Publication year - 2012
Publication title -
tropical medicine and international health
Language(s) - English
Resource type - Journals
SCImago Journal Rank - 1.056
H-Index - 114
eISSN - 1365-3156
pISSN - 1360-2276
DOI - 10.1111/j.1365-3156.2012.02975.x
Subject(s) - malaria , medicine , dihydrofolate reductase , pregnancy , antigen , rapid diagnostic test , plasmodium falciparum , obstetrics , immunology , persistence (discontinuity) , gastroenterology , gynecology , biology , methotrexate , geotechnical engineering , engineering , genetics
Objectives To evaluate persistence of several Plasmodium antigens in pregnant women after treatment and compare diagnostics during treatment follow‐up. Methods Thirty‐two pregnant women ( N = 32) with confirmed malaria infection by a histidine‐rich protein 2 (HRP2)‐based rapid diagnostic test (RDT) and microscopy were followed for 28 days after artemisinin‐based combination therapy (ACT). A Plasmodium lactate dehydrogenase (pLDH)‐based RDT and two ELISAs based on the detection of dihydrofolate reductase–thymidylate synthase (DHFR‐TS) and haeme detoxification protein (HDP) were compared with each other and to RT‐PCR at each visit. Results The mean visit number (95% confidence interval) on which the HRP2‐based RDT was still positive after treatment was 3.4 (2.7–4.1) visits with some patients still positive at day 28. This is significantly later than the pLDH‐based RDT [0.84 (0.55–1.1)], microscopy (median 1, range 1–3), DHFR‐TS‐ELISA [1.7 (1.1–2.3)] and RT‐PCR (median 2, range 1–5) ( P < 0.05), but not significantly later than HDP‐ELISA [2.1 (1.6–2.7)]. Lower gravidity and higher parasite density at day 0 resulted in significantly longer positive results with most tests ( P < 0.05).
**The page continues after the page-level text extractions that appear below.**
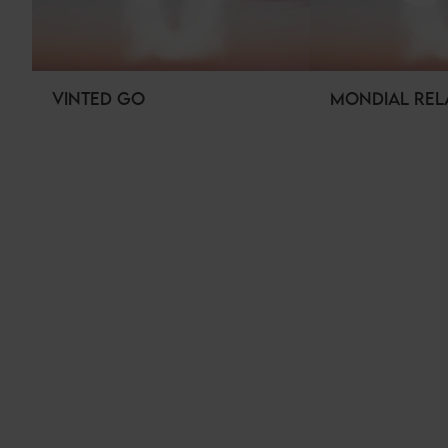
VINTED GO
MONDIAL REL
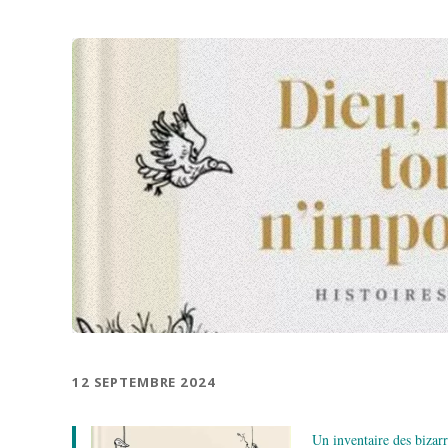
12 SEPTEMBRE 2024
Un inventaire des bizarr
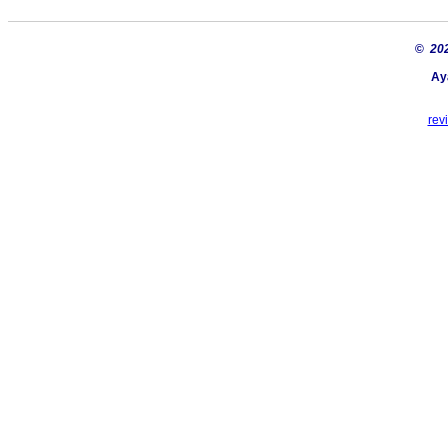
©
20
Ay
rev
Conclusions HRP2 can persist up to 28 days after ACT treatment; therefore, this test is not suitable for treatment follow‐up in pregnant women and can generate problems when using this test during intermittent preventive treatment (IPTp). DHFR‐TS is less persistent than HRP2, making it a potentially interesting target for diagnosis.